TheScore letting those writers go- feature writers, in-depth writers, who analyzed and probed and poked rather than reported news- was a directional shift for them. As someone who loved their work, I hated it. As a pragmatist, I could see their logic. They were focusing on their mobile experience. People clicked on news. People clicked on updates, delivered quickly, able to be consumed on a five-inch screen. One rarely sits down to read a well-thought out article on their iPhone.

*****

“So, are you planning on writing the next great Canadian novel?”

A former boss asked me this, just before she was about to offer me a full-time, better paying job than the one I had.

I laughed. She knew about my yen for writing, and was probing to see where my head was at. The pragmatist in me was weighing it quietly, even as she continued to speak, to “sell” me on a job where I would, in some ways, sell others.

I love writing. I can’t remember not loving it. Did becoming a banker mean giving that up? Only if I let that happen. I could always write “on the side”, even as I had a respectable 9 to 5 job that earned me money to live on.

I took the job, and wrote on, maintaining this blog-ish site where I have several drafts that have yet to see the light of day. Less than I’d like, but adult responsibility creeps in, and I have no regrets about where my time is spent, for the most part.

So back to theScore’s “restructuring”. The idea that someone COULD make a career writing, and writing well, was something that I still held onto and dreamed on, even as I continued in my other work. Even as media changed, there were people out there who were working hard, being creative in a medium I enjoyed, and making a living wage.

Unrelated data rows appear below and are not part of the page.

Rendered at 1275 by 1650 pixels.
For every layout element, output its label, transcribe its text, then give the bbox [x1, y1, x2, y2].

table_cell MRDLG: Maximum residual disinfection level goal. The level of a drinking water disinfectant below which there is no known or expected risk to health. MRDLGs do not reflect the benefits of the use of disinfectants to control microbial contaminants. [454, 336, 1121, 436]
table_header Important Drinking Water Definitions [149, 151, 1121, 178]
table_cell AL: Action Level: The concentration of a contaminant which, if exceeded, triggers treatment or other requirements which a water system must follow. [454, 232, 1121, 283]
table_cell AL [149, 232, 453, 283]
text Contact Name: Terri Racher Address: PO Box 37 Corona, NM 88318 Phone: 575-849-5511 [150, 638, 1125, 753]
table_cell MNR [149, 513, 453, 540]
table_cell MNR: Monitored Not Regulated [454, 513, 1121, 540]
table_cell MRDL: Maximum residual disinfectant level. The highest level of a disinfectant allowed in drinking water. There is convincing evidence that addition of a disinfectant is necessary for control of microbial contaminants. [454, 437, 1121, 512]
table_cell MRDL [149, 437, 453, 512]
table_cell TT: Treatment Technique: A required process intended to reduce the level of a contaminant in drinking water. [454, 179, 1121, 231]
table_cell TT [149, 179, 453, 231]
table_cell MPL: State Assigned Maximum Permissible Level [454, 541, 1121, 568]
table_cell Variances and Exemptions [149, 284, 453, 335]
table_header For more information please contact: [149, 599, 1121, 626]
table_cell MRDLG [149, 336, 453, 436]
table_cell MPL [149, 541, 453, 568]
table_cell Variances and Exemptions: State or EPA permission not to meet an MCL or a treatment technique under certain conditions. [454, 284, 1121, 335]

I’m not smart enough to comment in too much depth about changing journalism, though it’s a subject that’s fascinated me for some time, as we’ve seen the evolution of the internet, of mobile devices, of content being free or paid and different theories on which is right.

There was a logic to theScore’s decision: why pay someone very talented to write long-form posts when content farming news people could make five posts in the span that they made one? Who’s reading long essays on their iPhone? Just tell me where Lebron ended up.

I think back to that office, my manager offering me a job, one with much more security than my admired writers had. Writing is easy: anyone can fire up a blog and have it online and readable in the span of an hour. Writing well is hard. Real journalism is hard. When I thought about it, I figured that for me, writing was better fit as an indulgence than as a career. Did I want the pressure of needing it to put food on the table? Did I want to have to compromise my writing for the purpose of whoever I was working for? Was I good enough to make it in an evolving industry? I didn’t know the answers.

But seeing that others were writing, and doing it well, was something that kept me going, gave me some comfort and enjoyment as I appreciated their work. Seeing that change, the writing pushed aside for practicality… it hit home, a little more than I’d care to admit. Would we make the same decision? Did I?

Not entirely. I’m still writing, after all.